Назвать его обществом в точном смысле было бы, однако, неверно — у Елизаветы Федоровны открылся попросту некий дар приятельства: вокруг нее необыкновенно легко «дружились» близкие по духу люди. Нечто совершенно для себя неотложное чувствовала, в свою очередь, и она, увидав со стороны, что кто-то прилежно трудится над историей России прежней или настоящей, в особенности если это касалось средоточия ее — Москвы; и тогда уже сама не обинуясь подходила первой, обязательно подсказывая нужную книгу, справочник, журнал — ведь в этом и состояло ее основное в жизни дело, а знала она его почти наизусть, с той кропотливой обстоятельностью и вниманием к самым далеким последствиям своей работы, какими отличались всегда ученые «старой складки» и которые с рук на руки передал ей отец. Долг поддержания непрерывности того, что лучше всего назвать забытым определением «отечестволюбивое знание», постепенно перелег с мужских рамен на хлопотливые девичьи длани, но несли они его бремя со всею ответственностью, — и всякий, кто неосторожно или намеренно взялся бы использовать добытые в книжном поле знания для возбуждения вражды или поношения родной земли, пользуясь какой-то ее бедой, а тем паче из-за границы, мог, без сомнения, в один неминуемый день ожидать, что руки ему снова, как это сделал уже однажды скромный румянцевский философ-книжник со знаменитым на весь мир писателем, не подадут и от дома откажут.

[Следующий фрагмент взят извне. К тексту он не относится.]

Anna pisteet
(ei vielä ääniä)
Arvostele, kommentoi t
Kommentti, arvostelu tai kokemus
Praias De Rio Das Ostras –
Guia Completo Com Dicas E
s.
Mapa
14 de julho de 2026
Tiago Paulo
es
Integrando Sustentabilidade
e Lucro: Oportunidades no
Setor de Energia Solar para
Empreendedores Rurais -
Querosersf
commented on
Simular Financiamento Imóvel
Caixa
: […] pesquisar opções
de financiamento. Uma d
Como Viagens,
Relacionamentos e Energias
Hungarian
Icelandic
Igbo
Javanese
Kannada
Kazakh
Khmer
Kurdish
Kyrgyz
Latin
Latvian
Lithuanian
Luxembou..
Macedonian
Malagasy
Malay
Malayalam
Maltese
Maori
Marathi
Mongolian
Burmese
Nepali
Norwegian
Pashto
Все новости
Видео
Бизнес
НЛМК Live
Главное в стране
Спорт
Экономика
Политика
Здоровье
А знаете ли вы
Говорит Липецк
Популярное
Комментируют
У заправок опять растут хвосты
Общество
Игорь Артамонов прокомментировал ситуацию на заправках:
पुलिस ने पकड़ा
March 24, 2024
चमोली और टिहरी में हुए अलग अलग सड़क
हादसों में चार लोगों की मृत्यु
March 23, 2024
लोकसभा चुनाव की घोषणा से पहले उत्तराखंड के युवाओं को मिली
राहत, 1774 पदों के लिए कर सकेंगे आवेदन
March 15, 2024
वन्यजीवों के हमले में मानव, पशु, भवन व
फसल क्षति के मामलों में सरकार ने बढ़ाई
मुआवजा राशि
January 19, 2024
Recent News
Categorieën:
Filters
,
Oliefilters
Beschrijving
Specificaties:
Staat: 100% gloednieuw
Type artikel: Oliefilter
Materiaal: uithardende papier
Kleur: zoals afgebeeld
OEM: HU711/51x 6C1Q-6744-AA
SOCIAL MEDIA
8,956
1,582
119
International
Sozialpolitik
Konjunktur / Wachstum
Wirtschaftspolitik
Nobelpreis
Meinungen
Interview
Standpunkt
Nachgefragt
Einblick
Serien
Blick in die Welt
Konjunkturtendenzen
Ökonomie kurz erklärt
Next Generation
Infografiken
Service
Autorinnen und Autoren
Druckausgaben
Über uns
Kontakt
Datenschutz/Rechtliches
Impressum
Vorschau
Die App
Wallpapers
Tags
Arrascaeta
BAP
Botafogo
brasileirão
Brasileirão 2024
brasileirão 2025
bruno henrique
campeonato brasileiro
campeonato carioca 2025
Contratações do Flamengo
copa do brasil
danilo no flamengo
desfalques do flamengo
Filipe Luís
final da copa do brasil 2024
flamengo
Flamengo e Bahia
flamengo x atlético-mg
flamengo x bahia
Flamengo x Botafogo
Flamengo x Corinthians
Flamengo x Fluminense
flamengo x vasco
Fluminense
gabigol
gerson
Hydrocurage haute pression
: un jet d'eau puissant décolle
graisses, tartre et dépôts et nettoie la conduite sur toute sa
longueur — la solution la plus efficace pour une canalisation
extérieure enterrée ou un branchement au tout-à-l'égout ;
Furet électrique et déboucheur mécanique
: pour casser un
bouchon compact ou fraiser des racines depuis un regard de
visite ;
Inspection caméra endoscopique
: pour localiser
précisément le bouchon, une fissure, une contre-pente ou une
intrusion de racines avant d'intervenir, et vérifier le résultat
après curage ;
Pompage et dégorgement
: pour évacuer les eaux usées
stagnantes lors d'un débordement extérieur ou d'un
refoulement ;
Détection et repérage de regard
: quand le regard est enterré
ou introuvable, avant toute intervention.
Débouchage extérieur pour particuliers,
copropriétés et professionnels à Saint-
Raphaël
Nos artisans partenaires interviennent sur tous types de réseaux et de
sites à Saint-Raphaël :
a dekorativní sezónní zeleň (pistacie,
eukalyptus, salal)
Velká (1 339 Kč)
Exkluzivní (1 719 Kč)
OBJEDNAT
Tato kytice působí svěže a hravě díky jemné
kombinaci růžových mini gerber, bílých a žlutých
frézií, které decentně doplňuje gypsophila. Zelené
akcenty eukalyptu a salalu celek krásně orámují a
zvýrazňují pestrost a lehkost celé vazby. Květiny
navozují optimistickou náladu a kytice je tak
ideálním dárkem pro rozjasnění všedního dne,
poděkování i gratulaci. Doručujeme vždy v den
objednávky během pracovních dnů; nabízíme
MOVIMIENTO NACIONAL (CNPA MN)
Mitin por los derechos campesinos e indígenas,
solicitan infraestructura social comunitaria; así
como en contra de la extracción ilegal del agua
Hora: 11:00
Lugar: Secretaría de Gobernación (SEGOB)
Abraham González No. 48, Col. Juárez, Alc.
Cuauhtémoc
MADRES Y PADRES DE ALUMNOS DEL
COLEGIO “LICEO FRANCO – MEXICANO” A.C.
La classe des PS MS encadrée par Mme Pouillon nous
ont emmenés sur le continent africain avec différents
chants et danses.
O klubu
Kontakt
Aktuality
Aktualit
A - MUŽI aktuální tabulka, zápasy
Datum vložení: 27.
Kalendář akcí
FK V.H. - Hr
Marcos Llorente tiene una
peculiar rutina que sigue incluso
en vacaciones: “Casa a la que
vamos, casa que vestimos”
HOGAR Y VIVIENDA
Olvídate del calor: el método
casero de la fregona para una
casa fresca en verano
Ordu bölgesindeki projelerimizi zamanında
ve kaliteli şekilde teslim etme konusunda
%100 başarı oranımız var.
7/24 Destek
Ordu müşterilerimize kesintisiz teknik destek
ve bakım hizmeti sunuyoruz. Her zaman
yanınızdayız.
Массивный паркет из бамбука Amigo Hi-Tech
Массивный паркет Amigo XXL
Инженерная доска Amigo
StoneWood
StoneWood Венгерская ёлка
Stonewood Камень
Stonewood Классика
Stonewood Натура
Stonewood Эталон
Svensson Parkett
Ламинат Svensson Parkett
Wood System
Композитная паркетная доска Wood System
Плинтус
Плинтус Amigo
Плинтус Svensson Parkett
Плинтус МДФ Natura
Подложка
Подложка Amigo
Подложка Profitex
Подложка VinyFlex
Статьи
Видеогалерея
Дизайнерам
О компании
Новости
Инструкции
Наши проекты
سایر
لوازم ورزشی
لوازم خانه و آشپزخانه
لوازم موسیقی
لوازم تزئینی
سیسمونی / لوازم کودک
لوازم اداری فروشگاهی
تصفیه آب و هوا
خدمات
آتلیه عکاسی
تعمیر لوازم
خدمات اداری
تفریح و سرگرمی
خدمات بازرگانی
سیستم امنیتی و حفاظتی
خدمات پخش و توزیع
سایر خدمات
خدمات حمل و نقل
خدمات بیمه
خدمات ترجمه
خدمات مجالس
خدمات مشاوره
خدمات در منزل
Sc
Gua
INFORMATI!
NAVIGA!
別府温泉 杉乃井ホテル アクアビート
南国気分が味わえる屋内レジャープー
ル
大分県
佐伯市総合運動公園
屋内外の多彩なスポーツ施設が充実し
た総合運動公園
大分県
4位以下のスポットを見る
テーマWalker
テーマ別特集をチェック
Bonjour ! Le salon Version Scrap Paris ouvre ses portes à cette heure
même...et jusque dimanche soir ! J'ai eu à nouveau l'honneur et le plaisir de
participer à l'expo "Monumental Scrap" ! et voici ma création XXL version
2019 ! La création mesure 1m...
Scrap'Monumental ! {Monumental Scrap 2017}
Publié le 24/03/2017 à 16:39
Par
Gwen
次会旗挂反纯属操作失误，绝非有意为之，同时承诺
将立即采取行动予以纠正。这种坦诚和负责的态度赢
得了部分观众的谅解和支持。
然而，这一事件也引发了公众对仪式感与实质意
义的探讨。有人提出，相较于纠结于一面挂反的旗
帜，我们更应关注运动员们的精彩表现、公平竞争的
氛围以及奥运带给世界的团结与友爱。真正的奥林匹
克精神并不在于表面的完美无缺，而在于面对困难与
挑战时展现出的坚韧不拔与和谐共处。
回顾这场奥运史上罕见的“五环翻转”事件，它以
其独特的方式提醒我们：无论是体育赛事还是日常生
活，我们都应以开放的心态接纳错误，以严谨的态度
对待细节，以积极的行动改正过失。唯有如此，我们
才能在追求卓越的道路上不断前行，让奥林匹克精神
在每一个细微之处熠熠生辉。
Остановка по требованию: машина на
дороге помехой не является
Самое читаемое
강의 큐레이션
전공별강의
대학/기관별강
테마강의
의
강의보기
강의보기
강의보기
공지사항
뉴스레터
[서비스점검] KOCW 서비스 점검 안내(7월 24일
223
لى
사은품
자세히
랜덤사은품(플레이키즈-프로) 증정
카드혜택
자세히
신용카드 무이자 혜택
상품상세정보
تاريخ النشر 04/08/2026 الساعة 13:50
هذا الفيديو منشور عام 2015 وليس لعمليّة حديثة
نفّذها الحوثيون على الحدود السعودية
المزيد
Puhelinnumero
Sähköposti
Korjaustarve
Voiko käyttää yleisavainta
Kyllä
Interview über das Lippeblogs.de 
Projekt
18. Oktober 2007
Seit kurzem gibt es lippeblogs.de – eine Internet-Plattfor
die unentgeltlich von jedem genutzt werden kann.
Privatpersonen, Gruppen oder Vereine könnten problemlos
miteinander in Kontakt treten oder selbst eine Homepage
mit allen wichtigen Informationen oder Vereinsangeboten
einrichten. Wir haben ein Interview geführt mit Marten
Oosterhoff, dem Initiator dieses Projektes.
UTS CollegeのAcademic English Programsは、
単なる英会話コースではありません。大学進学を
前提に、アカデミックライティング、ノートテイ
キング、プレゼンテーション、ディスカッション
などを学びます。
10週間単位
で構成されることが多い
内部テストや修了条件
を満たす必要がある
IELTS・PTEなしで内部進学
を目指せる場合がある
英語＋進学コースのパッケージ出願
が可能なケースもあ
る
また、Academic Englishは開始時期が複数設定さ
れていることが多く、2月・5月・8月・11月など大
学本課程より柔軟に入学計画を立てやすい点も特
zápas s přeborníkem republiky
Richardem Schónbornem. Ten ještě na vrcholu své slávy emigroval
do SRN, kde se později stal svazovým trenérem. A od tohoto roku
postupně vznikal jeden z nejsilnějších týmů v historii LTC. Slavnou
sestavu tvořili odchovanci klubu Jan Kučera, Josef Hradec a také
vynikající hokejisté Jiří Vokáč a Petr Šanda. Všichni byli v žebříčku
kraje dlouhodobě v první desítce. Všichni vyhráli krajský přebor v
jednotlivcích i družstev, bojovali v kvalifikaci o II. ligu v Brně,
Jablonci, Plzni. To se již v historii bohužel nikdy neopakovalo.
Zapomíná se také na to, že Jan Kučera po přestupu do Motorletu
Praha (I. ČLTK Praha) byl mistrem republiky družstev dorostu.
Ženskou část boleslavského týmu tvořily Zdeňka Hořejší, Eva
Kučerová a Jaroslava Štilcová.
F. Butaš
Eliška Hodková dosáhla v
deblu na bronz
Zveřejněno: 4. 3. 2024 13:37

И все-таки, покуда земное бессмертие остается лишь высоким упованием (опять задевая еще одну из федоровских тем — недаром же кто-то лукаво заметил, что отчество Елизаветы Федоровны можно воспринимать по меньшей мере двояко, в кровном и духовном смыслах), — всякую идиллию, не приготовившуюся либо запамятовавшую среди своего малого счастья про неизбежный путь всея земли, поджидает сокрушительный и как будто незаслуженный конец. Отец Елизаветы Федоровны, словно бы сам спокойно согласившийся дожидаться собственного столетия, года четыре назад, ничем ранее не болев, начал тихо покашливать, и не просто, а как-то хлопками, сухо. Обыкновенный, как полагали вначале, старческий кашель незаметно обратился в мучительный вид астмы, с задыханием и сердечными припадками, а в одно из рядовых посещений врач поманила дочь в кухню и негромко, не глядя в глаза, произнесла диагноз: рак легкого.